Why it matters: Businesses and individual users have little basis for comparison when choosing an AI provider to suit their needs and values.
Catch-up quick: "AI models behave very differently for different purposes," Nestor Maslej, editor of the 2024 AI Index from Stanford University's Institute for Human-Centered Artificial Intelligence (HAI), told Axios.
- But users lack simple options for comparing them, and there's no solution in sight.
- The most commonly used benchmark test for responsibility — TruthfulQA — is used by only three out of the five leading AI developers assessed by the Stanford team: OpenAI's GPT-4, Meta's Llama 2 and Anthropic's Claude 2 all use it, but not Google's Gemini or Mistral's 7B.
Developers' appetite for responsibility testing also varies widely.
- Meta gets top marks for benchmarking its Llama 2 model against three tests.
- Mistral's 7B model is not benchmarked against any of the five options tested by the Stanford team.
Today's benchmarks tend to specialize in narrow niches.
- TruthfulQA assesses whether a model gives honest answers based on its training data.

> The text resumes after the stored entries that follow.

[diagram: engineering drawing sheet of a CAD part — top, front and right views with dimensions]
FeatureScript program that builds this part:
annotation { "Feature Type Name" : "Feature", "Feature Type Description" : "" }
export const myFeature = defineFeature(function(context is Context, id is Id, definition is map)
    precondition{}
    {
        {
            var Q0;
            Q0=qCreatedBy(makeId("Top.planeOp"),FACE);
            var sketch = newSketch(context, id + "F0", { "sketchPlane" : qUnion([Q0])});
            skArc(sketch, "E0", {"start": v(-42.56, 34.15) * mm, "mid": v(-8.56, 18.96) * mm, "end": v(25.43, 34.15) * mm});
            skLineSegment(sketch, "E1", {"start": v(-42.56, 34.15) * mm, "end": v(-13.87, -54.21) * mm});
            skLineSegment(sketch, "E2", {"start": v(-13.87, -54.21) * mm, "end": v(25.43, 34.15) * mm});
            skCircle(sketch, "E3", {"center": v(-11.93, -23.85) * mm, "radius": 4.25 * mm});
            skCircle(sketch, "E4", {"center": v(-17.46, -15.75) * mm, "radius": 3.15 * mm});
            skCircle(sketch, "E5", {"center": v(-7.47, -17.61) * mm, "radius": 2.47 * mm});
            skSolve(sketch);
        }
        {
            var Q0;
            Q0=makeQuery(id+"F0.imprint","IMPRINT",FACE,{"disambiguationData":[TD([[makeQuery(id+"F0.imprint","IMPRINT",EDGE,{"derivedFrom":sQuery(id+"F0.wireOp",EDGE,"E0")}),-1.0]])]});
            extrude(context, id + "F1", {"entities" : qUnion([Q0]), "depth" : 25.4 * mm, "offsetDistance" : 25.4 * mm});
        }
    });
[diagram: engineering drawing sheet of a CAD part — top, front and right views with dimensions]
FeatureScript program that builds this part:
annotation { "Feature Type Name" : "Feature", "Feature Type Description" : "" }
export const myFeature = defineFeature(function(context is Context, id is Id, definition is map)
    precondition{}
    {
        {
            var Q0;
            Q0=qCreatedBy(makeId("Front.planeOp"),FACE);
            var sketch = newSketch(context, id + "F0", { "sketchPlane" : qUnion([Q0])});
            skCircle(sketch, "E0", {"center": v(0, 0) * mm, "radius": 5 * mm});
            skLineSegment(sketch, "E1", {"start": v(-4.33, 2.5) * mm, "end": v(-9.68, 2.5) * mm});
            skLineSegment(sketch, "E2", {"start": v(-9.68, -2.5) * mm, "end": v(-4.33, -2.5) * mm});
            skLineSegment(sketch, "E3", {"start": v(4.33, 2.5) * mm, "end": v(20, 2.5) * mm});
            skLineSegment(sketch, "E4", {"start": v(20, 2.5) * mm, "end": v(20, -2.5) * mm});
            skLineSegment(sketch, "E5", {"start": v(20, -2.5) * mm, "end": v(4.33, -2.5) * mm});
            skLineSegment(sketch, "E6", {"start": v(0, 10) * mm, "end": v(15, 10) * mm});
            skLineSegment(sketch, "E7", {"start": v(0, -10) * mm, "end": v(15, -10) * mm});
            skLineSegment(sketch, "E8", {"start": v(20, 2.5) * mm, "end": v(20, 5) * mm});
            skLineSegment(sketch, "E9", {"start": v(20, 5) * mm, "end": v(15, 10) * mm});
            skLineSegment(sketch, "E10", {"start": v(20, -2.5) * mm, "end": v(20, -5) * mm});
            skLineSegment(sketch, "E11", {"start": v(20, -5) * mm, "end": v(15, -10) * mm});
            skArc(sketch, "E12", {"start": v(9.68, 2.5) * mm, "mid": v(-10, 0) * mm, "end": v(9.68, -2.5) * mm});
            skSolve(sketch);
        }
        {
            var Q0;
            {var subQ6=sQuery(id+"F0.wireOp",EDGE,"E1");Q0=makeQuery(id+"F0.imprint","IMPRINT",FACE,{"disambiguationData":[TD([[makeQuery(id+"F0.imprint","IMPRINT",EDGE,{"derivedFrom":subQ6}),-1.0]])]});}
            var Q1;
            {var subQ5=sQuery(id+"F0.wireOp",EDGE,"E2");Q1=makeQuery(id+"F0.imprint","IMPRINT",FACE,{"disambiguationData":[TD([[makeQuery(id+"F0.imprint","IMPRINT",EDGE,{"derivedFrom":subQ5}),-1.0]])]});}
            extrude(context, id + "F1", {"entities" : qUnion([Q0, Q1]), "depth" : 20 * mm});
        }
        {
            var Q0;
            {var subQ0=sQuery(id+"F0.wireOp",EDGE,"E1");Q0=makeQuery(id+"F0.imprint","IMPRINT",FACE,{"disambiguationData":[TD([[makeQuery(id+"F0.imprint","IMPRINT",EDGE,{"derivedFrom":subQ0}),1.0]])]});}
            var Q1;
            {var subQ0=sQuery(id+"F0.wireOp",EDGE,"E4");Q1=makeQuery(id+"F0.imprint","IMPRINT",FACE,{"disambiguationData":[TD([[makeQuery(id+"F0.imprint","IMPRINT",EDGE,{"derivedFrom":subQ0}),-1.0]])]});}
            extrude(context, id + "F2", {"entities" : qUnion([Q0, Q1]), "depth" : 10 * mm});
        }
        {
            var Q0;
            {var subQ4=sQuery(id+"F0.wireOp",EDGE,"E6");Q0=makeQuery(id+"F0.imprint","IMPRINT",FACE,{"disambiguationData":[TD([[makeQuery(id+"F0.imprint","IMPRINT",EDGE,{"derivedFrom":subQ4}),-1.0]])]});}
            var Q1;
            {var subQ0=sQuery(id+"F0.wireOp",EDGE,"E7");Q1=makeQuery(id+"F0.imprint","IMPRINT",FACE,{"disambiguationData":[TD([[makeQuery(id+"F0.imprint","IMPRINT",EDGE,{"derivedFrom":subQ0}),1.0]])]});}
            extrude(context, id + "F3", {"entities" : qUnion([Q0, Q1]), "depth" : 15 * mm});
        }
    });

- RealToxicityPrompts and Toxic Gen look for propensity for hate speech.
Between the lines: "There's a clear lack of standardization, but we don't know why," HAI's Maslej told Axios.
- "Some of it could be cherry-picking," where developers test against the benchmarks that show them in the best light, or to make it harder for model users to identify a model's limitation, he suggested.
Zoom in: The lack of effective comparison tools helped inspire a Responsible AI Institute — supported by major companies — which released its own AI benchmarking tools.
The big picture: AI developers and academics are engaged in intense debate over which AI risks pose the most urgent dangers: immediate problems like discrimination through biased AI model outputs, or future "existential" threats from advanced AI systems.
By the numbers: Other key findings in the Stanford AI index include that U.S. organizations built a greater number of significant AI models (61) than those in the EU (21) or China (15).
- The U.S. led on private investment in AI, with $67.2 billion invested, but China led on patents, with 61% of all AI patents.
- In 2023, 108 newly released foundation models came from industry, but only 28 originated from academia.